The TTOC official expressed fears that such a negative trend could severely affect the progress this country has made on the field of play.
“My fear is that the numbers are dropping for girls and women in sports. And if anything, we would need to embark on a drive through the Olympic Committee and through national federations for women in sports. How do we increase participation, love and passion for the sports that we have had as women, when we were younger?
“We have one or two young, brilliant sporting women, but if you went to every national sporting organisation and you asked what were the numbers five years ago, I think the majority would tell you that there’s a decline in the number of girls participating. We need to examine that and find out how we can get our young women back on the field of play,” Knott said.
But Knott was not alone in her assessment of this worrying development.
Ephraim Serrette, president of the National Association of Athletic Administrations (NAAA) said the present decline in female athletes was nothing short of a national crisis. It was for that reason, he said, that the NAAA established a women’s committee that was focused on educating—by way of seminars—and recruiting girls in sport.
It has emerged that the T&T Tennis Federation was also wrangling with a similar situation. Kendall Cuffy, president of the Federation took no comfort in the fact female participation in the sport was dwindling.
There exists, he said, a huge gap in the girl’s 15-16 age group. A key focus of the Federation’s development plan, therefore, was to recruit female athletes for the long-term growth of this sport.
While Gary Morales, secretary of the Amateur Swimming Association of T&T and Rowena Williams, president of the Cycling Federation of T&T both reported a balance in participation among male and female athletes in their respective disciplines, Leslie Figaro, president of the Rugby Football Union was comforted by the upsurge in female participation in his sport. He said this was quite the reverse citing that many parents do not want their sons to play this sport for fear on injury.
“My figures are increasing. Girls, women are taking more to the sport than boys. Girls love the sport. They love that element of contact. That’s why our national women teams are doing so well,” he said.
In the case of canoeing and kayaking the figures were said to be average according to association president Meryl See Tai.

# Task list
1/ Condense the paragraph in the article on female sports participation that begins "Ephraim Serrette, president of" into one shorter sentence that keeps its main facts.
2/ List every person named in the article on female sports participation, together with the organization each one represents.
3/ According to the article on female sports participation, in which age group did Kendall Cuffy say there is a huge gap?

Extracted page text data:
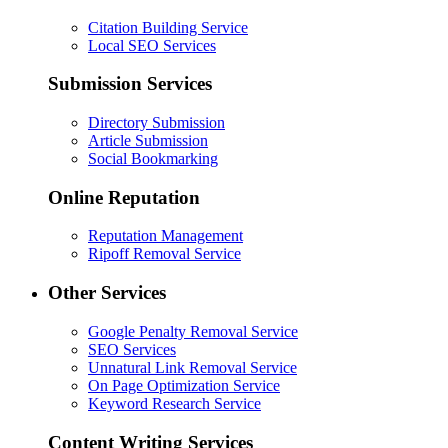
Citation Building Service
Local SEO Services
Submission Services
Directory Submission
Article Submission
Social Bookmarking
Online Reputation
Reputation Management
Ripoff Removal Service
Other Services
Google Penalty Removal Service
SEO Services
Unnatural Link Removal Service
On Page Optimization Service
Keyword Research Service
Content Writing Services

---

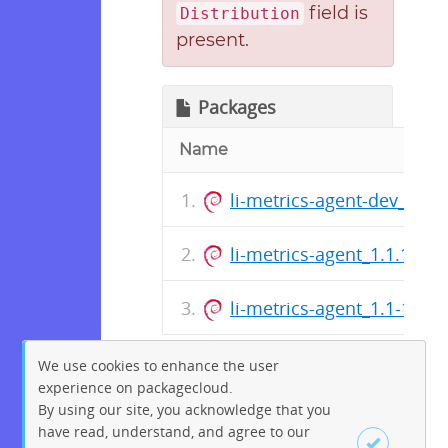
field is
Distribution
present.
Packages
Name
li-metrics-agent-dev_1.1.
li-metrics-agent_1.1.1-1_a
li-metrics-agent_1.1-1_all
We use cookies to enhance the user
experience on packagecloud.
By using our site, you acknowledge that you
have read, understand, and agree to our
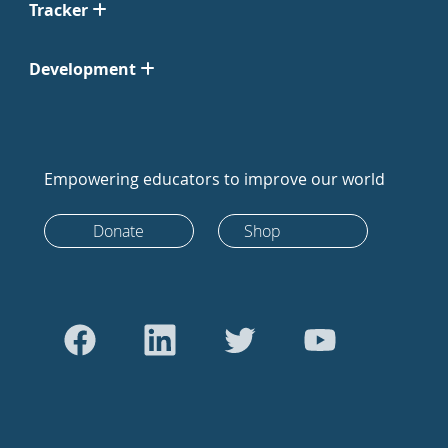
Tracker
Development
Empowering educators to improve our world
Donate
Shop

# Task solutions
1/ Ephraim Serrette, NAAA president, called the decline in female athletes a national crisis, which is why the NAAA set up a women's committee to educate girls through seminars and recruit them into sport.

2/
- Knott: TTOC
- Ephraim Serrette: National Association of Athletic Administrations (NAAA)
- Kendall Cuffy: T&T Tennis Federation
- Gary Morales: Amateur Swimming Association of T&T
- Rowena Williams: Cycling Federation of T&T
- Leslie Figaro: Rugby Football Union
- Meryl See Tai: the canoeing and kayaking association

3/ The girls' 15-16 age group.